So is Elite Ennobeld as good as the *Ennobeld* thing?


----------



## AlaskaBoers (May 7, 2008)

i believe its better, i think badnewsboers would know


----------



## Sunrise (Feb 8, 2008)

I think I will wright them. The gal I bought my goats from knows them too, so I will ask her as well. Thanks again!


----------



## alyssa_romine (Oct 5, 2007)

He comes from excellent lines!!!!


----------



## sweetgoats (Oct 18, 2007)

I know nothing about the Boer lines but I DO know a GREAT animals when I see them and I tell you those are some of the most beautiful boar bucks I have ever seen. They are massive.


----------



## Sunrise (Feb 8, 2008)

Thank you, he is really turning out to be a great first buck for me. What I liked the most about him is his sire. Heres a link. Let me know what you think.

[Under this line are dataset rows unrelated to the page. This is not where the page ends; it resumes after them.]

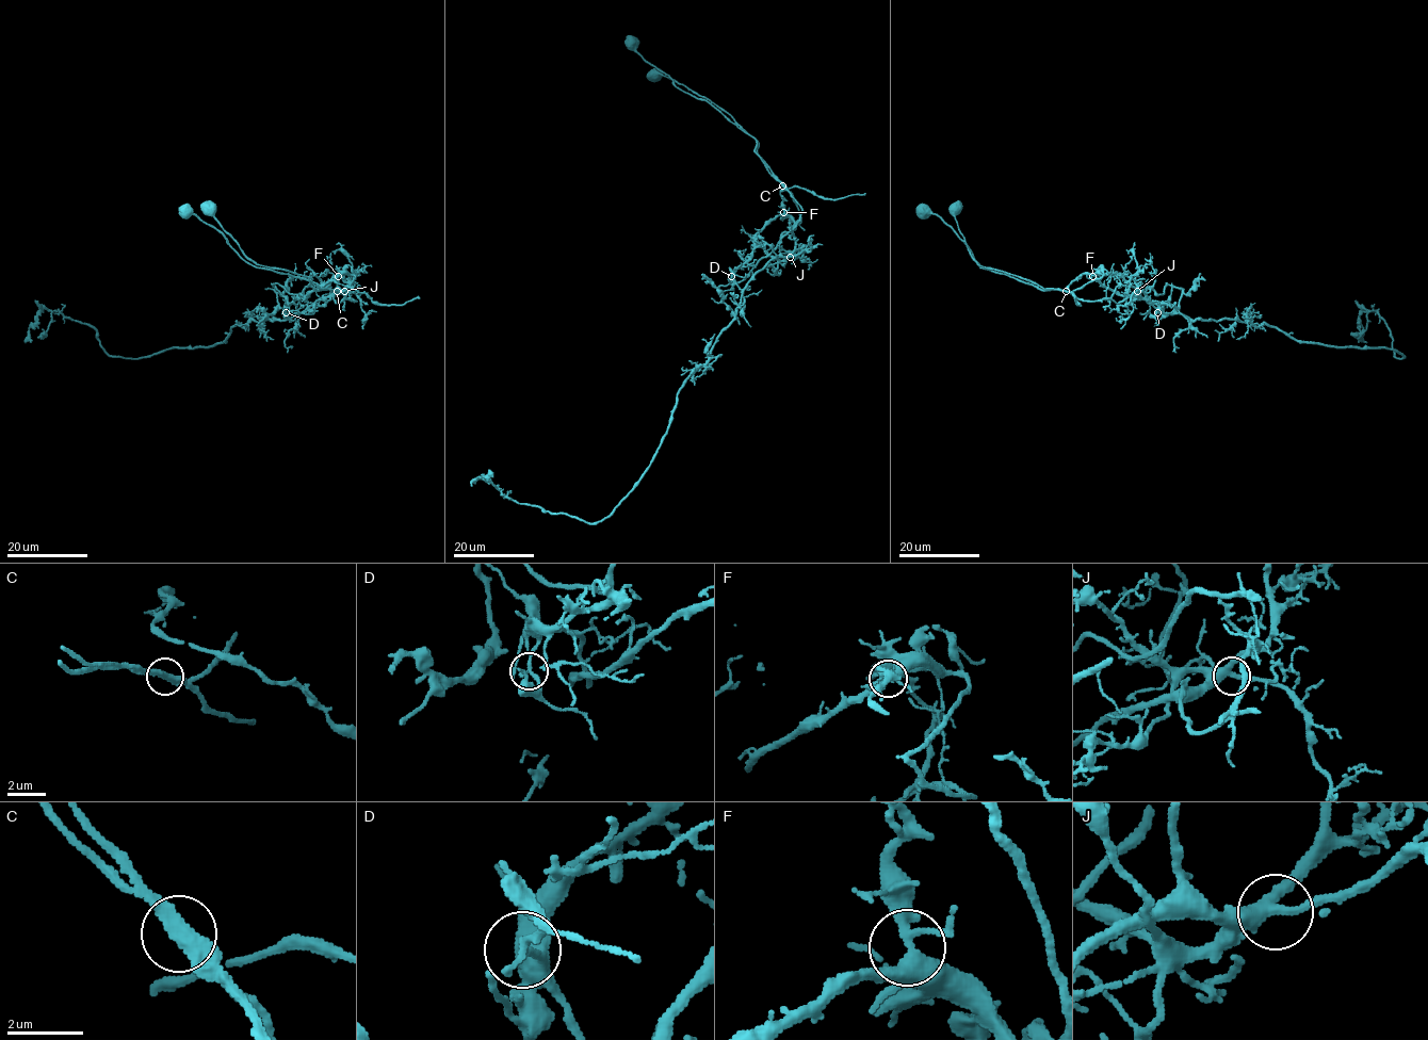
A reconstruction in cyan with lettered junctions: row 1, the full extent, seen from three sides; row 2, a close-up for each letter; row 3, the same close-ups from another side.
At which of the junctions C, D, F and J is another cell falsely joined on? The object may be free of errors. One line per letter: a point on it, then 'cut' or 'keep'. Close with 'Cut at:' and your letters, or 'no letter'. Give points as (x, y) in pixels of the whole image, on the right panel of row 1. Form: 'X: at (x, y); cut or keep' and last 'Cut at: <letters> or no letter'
C: at (1066, 291); cut
D: at (1157, 312); keep
F: at (1092, 276); keep
J: at (1137, 291); keep
Cut at: C

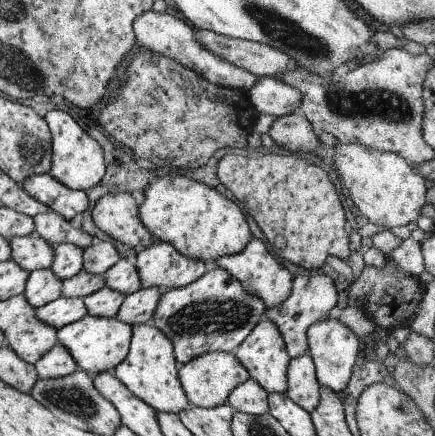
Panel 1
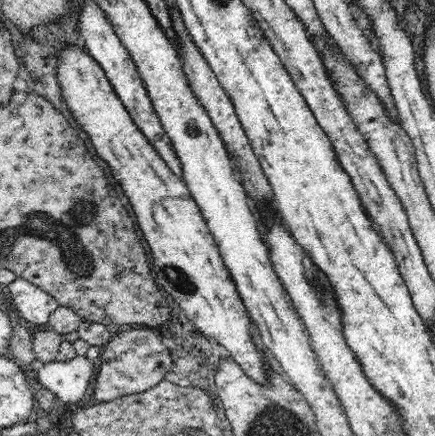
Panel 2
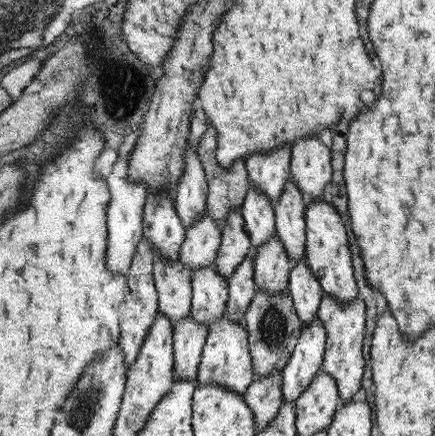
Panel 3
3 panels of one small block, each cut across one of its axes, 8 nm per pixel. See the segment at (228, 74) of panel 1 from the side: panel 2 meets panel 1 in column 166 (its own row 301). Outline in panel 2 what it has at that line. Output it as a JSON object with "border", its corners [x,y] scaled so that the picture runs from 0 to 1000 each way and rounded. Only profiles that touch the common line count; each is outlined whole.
{"border":[[[37,638],[18,651],[18,661],[46,729],[64,743],[74,739],[78,752],[110,752],[115,720],[138,706],[138,697],[115,674],[106,674],[106,665],[92,665],[55,638]]]}

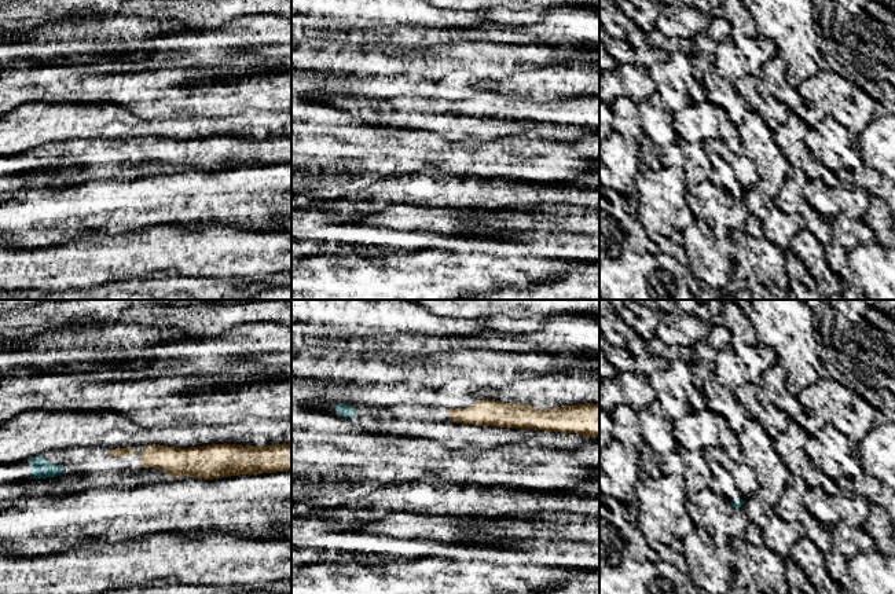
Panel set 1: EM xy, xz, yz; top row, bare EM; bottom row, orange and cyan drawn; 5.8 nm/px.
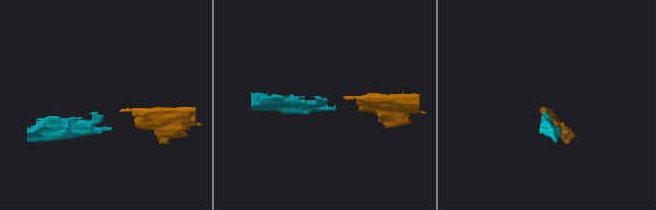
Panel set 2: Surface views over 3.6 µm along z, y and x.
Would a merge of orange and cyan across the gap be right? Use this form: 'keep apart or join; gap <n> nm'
join; gap 260 nm

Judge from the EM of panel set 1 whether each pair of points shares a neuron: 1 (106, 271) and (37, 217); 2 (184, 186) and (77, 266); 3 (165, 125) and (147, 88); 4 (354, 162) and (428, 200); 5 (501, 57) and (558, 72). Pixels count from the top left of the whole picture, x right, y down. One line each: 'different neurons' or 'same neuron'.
1: different neurons
2: different neurons
3: different neurons
4: different neurons
5: same neuron

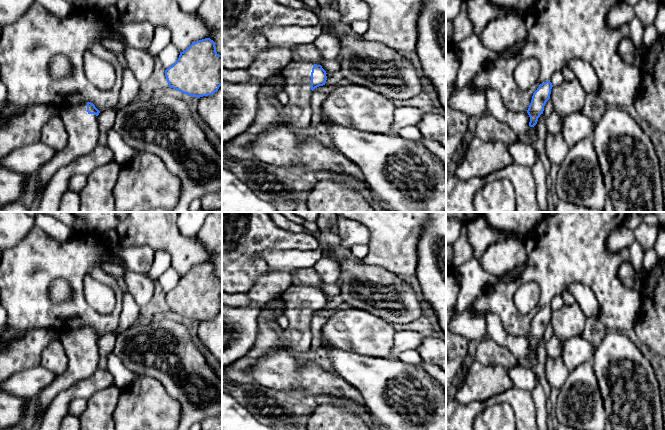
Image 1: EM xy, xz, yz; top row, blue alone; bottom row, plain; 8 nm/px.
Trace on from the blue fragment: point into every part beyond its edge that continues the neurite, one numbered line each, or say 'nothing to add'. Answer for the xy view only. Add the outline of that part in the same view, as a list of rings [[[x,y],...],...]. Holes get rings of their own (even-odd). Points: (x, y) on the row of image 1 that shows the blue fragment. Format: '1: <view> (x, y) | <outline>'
1: xy (82, 128) | [[[87,103],[76,105],[61,105],[58,107],[61,118],[68,134],[67,146],[56,154],[38,170],[37,198],[29,207],[35,212],[41,202],[46,185],[54,174],[75,158],[92,151],[98,144],[99,126],[97,116],[87,112]]]

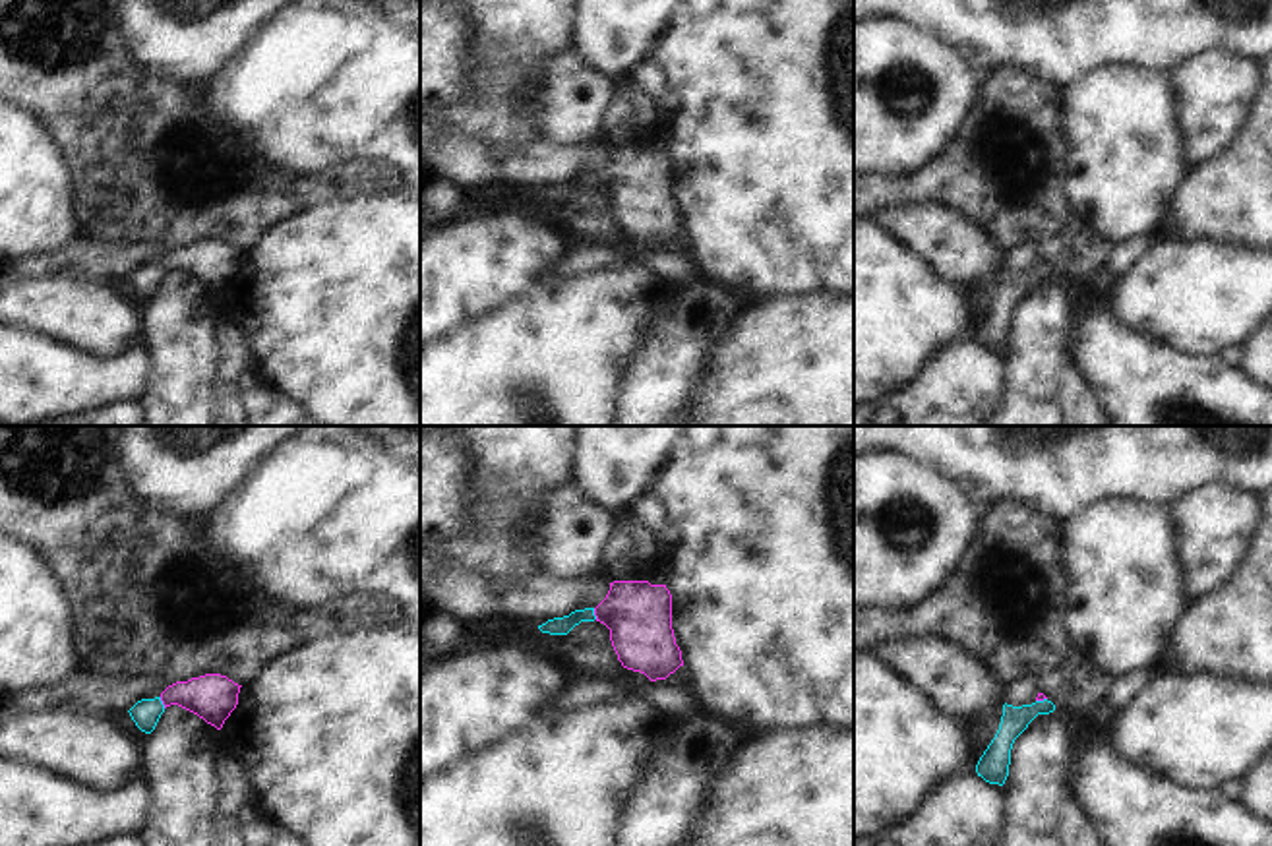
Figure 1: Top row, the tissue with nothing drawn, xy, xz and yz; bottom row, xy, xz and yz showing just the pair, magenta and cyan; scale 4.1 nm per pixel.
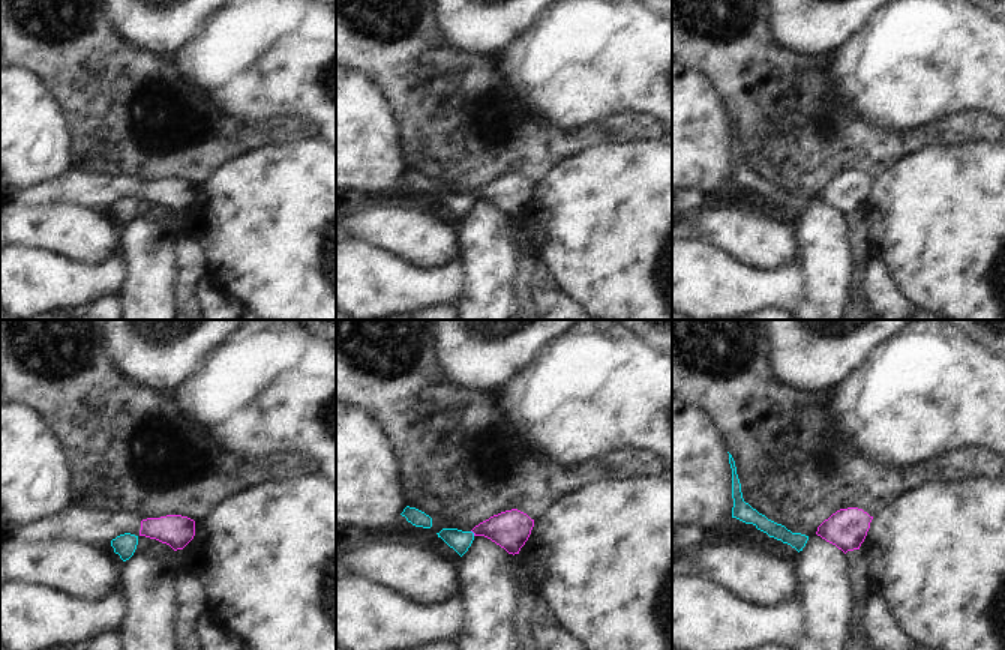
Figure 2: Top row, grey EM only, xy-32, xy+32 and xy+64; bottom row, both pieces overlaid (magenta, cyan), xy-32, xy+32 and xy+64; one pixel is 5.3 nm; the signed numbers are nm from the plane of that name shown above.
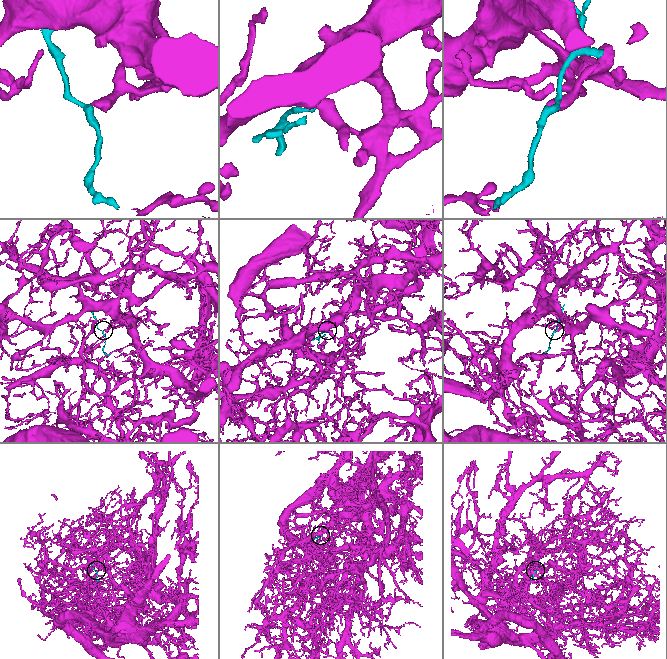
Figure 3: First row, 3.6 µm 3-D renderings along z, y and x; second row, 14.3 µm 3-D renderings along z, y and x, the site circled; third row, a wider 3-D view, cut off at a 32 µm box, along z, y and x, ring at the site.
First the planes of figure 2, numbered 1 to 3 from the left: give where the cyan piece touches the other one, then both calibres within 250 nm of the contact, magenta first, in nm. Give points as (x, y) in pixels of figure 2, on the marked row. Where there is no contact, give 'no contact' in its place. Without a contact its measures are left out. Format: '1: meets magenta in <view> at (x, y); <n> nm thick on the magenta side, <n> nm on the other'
1: no contact
2: meets magenta in xy+32 at (473, 532); 200 nm thick on the magenta side, 110 nm on the other
3: no contact

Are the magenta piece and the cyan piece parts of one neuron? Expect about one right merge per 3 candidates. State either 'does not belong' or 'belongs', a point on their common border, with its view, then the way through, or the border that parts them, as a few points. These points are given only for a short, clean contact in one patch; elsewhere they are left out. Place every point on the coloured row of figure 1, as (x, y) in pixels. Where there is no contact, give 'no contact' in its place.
belongs; meets magenta in xy at (163, 703); runs through xy (212, 697), (163, 703), (146, 713)

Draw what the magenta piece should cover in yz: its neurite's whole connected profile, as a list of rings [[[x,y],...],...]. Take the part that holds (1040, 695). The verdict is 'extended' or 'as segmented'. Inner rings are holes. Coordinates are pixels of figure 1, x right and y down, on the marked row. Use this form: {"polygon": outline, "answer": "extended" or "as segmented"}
{"polygon": [[[1038,693],[1032,705],[1003,705],[999,730],[976,765],[978,776],[989,784],[1003,786],[1009,776],[1011,749],[1015,740],[1028,728],[1038,714],[1049,714],[1055,705]]], "answer": "extended"}

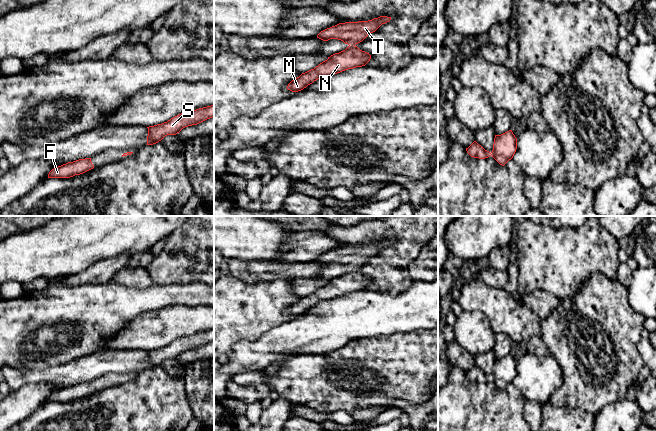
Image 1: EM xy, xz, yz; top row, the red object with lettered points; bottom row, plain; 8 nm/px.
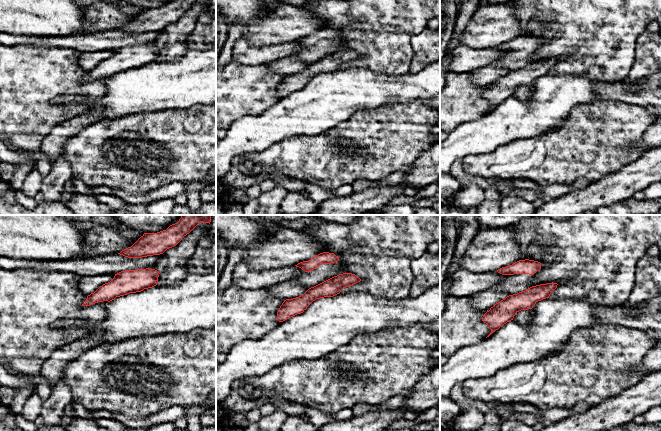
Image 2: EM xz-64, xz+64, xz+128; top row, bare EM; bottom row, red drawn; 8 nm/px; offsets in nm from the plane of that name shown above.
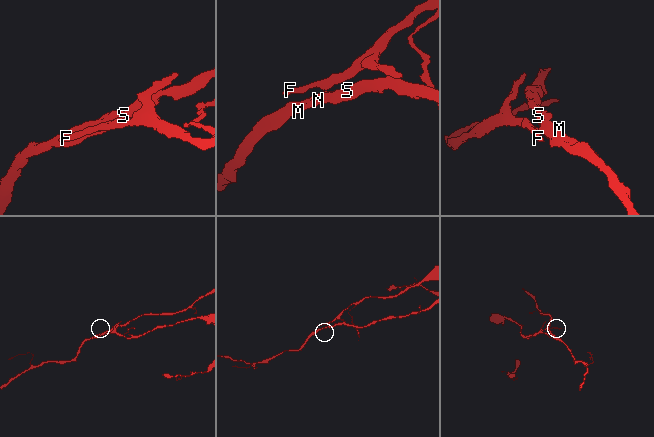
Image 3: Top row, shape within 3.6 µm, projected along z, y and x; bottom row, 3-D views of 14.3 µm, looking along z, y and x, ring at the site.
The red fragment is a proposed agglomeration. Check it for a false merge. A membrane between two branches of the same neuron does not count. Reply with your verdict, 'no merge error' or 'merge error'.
merge error

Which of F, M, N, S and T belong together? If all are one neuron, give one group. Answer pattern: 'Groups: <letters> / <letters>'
Groups: F T / M N S

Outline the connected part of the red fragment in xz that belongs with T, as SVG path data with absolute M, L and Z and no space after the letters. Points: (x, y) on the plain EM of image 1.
M380 240L368 245L345 246L321 255L317 262L328 265L338 263L348 269L362 266L370 257L375 256L382 248L391 244L391 241Z

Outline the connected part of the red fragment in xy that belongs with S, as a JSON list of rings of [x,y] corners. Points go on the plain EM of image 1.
[[[214,328],[190,336],[181,337],[162,348],[149,350],[147,351],[147,369],[156,368],[167,359],[176,359],[183,352],[197,349],[212,341],[214,341]]]

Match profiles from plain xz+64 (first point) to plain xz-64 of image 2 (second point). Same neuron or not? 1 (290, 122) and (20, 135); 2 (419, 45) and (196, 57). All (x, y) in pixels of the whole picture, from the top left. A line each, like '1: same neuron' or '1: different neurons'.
1: different neurons
2: different neurons

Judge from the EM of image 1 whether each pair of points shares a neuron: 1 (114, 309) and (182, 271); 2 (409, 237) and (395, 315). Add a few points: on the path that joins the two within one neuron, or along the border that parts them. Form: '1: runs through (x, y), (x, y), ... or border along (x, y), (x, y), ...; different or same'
1: border along (182, 284), (154, 285); different
2: border along (411, 281), (403, 291), (397, 294), (376, 292); different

He is Downen P115
http://www.caprioleboers.com/herdsirespresent.html


----------



## sweetgoats (Oct 18, 2007)

What can i say other then WOW!!!!! :dance:


----------



## StaceyRosado (Oct 5, 2007)

Dito What she said!!!!! :shocked:


----------



## AlaskaBoers (May 7, 2008)

very very VERY nice buck! -i'm jelous! :wink:


----------



## Sunrise (Feb 8, 2008)

The best part about it is P115 son's are about $1000.00 to $800.00 to buy one....I got mine for half that! And I love his dam.


----------